Parafuso legal


                  Carlos Lúcio Gontijo
            Normalmente, nossos folclores político, literário e musical acabam por nos mostrar a face psicológica e cultural da sociedade. Há no povo brasileiro uma forte determinação de driblar as leis. Até aqueles que têm o comando da economia e do capital nacional se acercam de assessores para estudar possíveis brechas, então chamadas legais, a fim de se beneficiar em seus negócios.

                Há anos, assistimos ao governo brasileiro se utilizando das medidas provisórias, admitidas pela Constituição em caso de relevância e urgência. Mas, pelo visto, nunca vivemos tantas relevâncias nem tamanhas situações urgentíssimas, com o governo exagerando no uso do instrumento das medidas provisórias, visualizado por ele como tábua de salvação capaz de lhe proporcionar algum espaço de governabilidade, diante de um Congresso dividido, onde a base aliada age como se tivesse licença para fazer do fisiologismo político uma moeda de troca. Ou seja, no final das contas, o governo não pode contar nem com a oposição nem com os próprios aliados, criando a imagem surrealista em que o rabo abana o cachorro. 
                Há no folclore político mineiro um caso que bem situa nosso menosprezo, ou mesmo um inegável relacionamento de disputa com as leis. Contam que Raul Soares, à época presidente estadual de Minas Gerais (1922-1924 – morreu no exercício da função) e que foi o único civil a ocupar o cargo de ministro da Marinha no Brasil, viu-se obrigado a chamar até a capital mineira um de seus compadres, correligionário e coronel político, para uma acanhada advertência.

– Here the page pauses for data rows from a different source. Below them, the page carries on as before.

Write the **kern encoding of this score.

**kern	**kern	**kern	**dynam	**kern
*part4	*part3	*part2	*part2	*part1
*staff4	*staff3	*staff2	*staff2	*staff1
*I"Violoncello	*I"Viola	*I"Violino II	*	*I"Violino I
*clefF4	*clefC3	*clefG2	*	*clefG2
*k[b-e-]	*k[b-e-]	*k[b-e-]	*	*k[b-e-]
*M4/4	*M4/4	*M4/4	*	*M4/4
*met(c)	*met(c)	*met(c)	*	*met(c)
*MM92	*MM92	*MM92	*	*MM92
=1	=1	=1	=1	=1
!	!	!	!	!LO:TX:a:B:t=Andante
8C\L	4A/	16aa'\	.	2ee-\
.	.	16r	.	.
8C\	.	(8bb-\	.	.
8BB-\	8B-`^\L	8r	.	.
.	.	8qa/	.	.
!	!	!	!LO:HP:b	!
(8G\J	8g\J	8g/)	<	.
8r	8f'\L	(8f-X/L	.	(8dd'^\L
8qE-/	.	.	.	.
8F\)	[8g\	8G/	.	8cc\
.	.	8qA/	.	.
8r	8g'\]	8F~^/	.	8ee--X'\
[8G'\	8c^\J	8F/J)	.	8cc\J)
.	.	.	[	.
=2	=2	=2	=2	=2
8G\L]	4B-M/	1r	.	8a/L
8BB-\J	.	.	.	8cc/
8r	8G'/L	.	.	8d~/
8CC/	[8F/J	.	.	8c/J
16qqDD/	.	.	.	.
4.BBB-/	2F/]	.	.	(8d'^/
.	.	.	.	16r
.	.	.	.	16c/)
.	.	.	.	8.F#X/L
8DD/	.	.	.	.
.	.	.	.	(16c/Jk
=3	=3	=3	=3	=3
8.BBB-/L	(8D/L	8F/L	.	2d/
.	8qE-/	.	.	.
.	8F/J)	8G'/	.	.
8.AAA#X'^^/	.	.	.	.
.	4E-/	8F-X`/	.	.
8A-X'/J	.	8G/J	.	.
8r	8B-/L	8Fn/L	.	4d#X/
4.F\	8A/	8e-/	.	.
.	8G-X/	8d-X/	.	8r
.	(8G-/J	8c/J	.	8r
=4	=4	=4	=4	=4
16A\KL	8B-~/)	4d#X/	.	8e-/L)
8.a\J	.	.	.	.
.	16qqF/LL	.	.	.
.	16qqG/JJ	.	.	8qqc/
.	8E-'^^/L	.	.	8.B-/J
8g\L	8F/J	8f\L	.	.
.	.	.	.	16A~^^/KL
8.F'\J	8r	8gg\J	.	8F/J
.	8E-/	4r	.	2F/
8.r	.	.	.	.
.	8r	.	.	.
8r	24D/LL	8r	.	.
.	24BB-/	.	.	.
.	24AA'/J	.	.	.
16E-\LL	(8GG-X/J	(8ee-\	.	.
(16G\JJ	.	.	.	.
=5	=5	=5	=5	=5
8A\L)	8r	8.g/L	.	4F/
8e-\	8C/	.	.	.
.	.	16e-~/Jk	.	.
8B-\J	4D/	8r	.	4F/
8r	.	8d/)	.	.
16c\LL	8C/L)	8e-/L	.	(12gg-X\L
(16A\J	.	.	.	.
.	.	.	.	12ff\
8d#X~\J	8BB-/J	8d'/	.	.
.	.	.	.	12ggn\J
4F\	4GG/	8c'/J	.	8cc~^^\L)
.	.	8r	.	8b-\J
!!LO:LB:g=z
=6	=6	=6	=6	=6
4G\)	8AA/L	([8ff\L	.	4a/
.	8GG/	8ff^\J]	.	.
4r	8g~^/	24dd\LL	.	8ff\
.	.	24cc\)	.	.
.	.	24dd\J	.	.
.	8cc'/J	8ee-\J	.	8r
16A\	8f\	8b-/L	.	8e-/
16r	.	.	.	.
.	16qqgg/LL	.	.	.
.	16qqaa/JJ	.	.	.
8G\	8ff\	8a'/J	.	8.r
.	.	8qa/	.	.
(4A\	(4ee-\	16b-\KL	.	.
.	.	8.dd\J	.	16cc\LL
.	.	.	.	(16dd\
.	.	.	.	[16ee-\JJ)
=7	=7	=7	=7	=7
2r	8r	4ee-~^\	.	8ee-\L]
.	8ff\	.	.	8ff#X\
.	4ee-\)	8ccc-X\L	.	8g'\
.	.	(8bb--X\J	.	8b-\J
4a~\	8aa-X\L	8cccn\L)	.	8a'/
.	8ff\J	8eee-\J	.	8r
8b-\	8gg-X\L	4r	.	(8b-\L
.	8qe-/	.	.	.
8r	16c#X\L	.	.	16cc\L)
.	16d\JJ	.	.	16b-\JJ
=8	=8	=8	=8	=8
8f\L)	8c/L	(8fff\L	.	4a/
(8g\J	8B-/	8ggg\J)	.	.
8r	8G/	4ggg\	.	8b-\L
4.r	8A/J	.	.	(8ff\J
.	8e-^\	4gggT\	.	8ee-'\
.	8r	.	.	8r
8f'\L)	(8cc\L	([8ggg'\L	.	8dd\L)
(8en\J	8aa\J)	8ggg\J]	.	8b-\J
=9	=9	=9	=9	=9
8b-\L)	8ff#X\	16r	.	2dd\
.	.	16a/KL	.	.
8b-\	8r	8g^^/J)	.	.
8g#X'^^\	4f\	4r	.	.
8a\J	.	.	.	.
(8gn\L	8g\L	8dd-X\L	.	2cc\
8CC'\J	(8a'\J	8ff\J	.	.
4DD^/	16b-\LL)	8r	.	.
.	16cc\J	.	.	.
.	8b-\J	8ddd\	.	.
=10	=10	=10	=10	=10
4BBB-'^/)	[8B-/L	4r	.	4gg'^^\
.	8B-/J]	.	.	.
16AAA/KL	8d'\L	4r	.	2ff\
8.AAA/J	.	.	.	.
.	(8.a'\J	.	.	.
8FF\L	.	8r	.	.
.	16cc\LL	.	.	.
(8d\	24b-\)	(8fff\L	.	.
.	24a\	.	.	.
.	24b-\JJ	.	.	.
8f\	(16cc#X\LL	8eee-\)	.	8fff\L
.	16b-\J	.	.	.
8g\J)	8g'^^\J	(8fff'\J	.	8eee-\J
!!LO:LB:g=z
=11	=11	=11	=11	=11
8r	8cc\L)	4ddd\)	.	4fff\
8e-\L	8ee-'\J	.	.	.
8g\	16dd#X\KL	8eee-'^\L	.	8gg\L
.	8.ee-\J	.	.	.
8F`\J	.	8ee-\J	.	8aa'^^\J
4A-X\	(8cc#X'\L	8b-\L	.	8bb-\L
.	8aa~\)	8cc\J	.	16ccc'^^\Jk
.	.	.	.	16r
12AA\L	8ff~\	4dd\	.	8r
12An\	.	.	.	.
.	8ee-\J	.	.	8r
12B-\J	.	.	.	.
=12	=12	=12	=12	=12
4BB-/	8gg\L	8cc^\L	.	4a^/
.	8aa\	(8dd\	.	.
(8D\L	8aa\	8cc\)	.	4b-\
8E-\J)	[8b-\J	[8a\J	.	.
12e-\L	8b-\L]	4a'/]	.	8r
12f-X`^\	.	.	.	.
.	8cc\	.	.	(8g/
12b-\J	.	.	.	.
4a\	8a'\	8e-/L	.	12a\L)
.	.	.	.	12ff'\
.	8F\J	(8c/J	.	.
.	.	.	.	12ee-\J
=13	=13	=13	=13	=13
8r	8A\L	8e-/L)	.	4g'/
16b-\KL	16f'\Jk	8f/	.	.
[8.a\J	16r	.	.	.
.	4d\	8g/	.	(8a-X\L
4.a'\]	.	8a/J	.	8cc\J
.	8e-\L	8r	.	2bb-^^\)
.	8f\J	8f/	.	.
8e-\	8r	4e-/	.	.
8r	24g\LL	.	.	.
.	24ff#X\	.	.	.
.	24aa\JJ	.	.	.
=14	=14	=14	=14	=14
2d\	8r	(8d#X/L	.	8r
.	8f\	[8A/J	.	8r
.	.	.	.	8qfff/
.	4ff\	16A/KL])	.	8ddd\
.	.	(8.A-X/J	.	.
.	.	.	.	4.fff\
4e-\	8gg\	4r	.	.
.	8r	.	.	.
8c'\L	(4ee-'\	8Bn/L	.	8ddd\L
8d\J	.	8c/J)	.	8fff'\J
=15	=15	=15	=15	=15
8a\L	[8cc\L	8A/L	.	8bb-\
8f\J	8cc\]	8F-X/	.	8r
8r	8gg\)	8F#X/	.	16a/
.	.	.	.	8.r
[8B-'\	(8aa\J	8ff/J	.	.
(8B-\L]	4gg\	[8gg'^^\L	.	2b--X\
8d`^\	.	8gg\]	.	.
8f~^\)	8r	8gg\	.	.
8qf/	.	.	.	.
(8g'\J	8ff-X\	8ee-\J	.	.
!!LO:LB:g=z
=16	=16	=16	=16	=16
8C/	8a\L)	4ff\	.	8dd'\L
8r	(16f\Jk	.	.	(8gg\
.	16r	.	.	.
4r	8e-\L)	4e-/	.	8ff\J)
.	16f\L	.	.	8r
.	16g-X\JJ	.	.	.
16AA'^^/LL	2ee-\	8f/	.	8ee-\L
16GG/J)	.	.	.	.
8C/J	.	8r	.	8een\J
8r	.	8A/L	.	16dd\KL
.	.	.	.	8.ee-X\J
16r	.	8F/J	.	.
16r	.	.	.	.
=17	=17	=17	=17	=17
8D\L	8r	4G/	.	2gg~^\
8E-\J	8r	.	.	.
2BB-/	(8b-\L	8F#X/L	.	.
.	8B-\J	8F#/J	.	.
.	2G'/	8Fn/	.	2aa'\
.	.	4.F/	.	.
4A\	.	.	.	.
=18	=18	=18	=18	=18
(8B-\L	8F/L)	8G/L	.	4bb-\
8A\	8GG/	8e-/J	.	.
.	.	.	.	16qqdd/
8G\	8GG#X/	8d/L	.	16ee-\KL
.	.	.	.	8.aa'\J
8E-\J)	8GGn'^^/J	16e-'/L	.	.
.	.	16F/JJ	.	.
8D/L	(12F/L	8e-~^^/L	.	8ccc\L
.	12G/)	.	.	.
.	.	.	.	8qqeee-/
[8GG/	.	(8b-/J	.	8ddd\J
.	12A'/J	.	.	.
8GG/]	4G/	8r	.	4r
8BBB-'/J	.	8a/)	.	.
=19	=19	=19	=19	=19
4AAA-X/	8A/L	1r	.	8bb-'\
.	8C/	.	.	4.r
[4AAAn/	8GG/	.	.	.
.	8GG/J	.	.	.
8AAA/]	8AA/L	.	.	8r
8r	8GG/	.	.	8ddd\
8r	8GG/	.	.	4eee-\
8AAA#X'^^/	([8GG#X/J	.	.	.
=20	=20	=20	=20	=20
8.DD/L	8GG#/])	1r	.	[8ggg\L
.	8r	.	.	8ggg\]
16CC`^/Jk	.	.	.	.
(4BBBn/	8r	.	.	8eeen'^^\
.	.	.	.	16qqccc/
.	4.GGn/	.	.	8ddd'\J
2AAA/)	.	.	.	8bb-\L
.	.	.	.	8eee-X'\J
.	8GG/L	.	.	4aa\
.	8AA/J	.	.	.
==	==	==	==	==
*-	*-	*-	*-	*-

                Olha compadre, dizia de forma estudada o governador, você está excedendo-se na região. Chegam-me constantes reclamações e vamos acabar usando os rigores da lei contra você, a fim de não prejudicar nossa imagem diante das pessoas e demais autoridades do Estado e do país.
                Sem pestanejar nem vacilar, o simplório coronel do interior saiu-nos com essa pérola: “Uai, compadre Raul, usar a lei bem que você pode. Mas lei pra nós não é prego fixo na parede como você imagina na sua boa intenção de homem público. Lei pra nós é um parafuso: a gente torce pra lá, pra cá... como bem entender”. Despediu-se, foi embora e deixou Raul Soares perplexo com aquela maneira singela e até mesmo filosófica, mas irrefutável, de expor a realidade cultural e psicológica do relacionamento de nossa sociedade com as leis, sempre mais dependentes do senso comum (e moral) dos cidadãos que da capacidade e competência do legislador.
                Dessa verdade cultural não fogem as pessoas mais humildes, as autoridades constituídas e presidentes. Pode-se dizer que a descoberta da ilegalidade nada mais é que pôr às claras a tentativa frustrada da tradição de se procurarem lacunas nos textos legais. Não foi à toa que a nossa Constituição desceu a níveis descritivos e terminou ostentando toda aquela extensão, pois sabiam os constituintes que a nossa sociedade é mestre em sair pela tangente e ludibriar títulos, artigos, parágrafos, incisos etc.. Todavia, quando pegos com a boca na botija, em plena prática de corrupção ou do famigerado levar vantagem em tudo, posamo-nos como inimputáveis e fazemos cara de menor de idade ou simplesmente não responsáveis por nossos atos e até desconhecedores da lei que ousamos desparafusar e torcer (e distorcer) segundo o nosso inconfessável desejo.